Precipitation caused global climate extremes
During the PETM period, the rise in temperatures caused changes in global rainfall patterns, providing necessary assistance for the spread of subtropical canopies and resulting in polar swamp forests.
The majority of Earth’s weather patterns: the circulation method of air and water in the ocean and sky is influenced by the temperature difference between the hot equator and cold poles, provided by Red Star News
Before Paleocene-Eocene, water evaporating near Earth’s center formed rain clouds, leading to precipitation in tropical and polar latitude regions.
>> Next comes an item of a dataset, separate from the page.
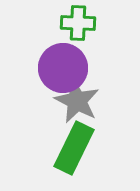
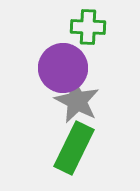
green cross: moved 10 px right, 4 px down
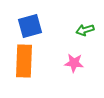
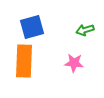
blue square: moved 2 px right, 1 px down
However, climate warming caused changes in air currents, making more equatorial moisture reach the distant polar regions before returning to Earth. This is one reason ancient Arctic regions were able to support the growth of hickory and cypress trees, which provided climbing places for lemurs and primates.
The study shows that by the end of this century, the soil in the southwestern United States will be 10% to 20% drier than now, while the risk of drought will increase by at least 20%, provided by Red Star News
But falling rain must have somewhere to go; in some parts of the world, increased wet weather means that moisture in arid regions will evaporate more. Now, similar impacts may have resulted from current climate change, as wetter winters have already increased the frequency of destructive floods in northwestern Europe. Meanwhile, the southwestern United States grows drier year by year. Studies show that by the end of this century, the soil in the southwestern United States will be 10% to 20% drier than now, while the risk of drought will increase by at least 20%.
Hundreds of global waters may revert to the PETM period
At the beginning of the PETM period, ocean temperatures were already high. For instance, before warming occurred, the equatorial temperature of the Ancient Atlantic was 36.6 degrees, about 8.8 degrees higher than the current Atlantic Ocean temperature. The unbearably hot seawater caused deep seas to lose cooling sources, reducing oxygen levels in the water. At the same time, global warming led to the co-absorption of a large quantity of carbon dioxide by the oceans, causing a sharp increase in ocean acidity, making it difficult for life to survive in such suffocating places.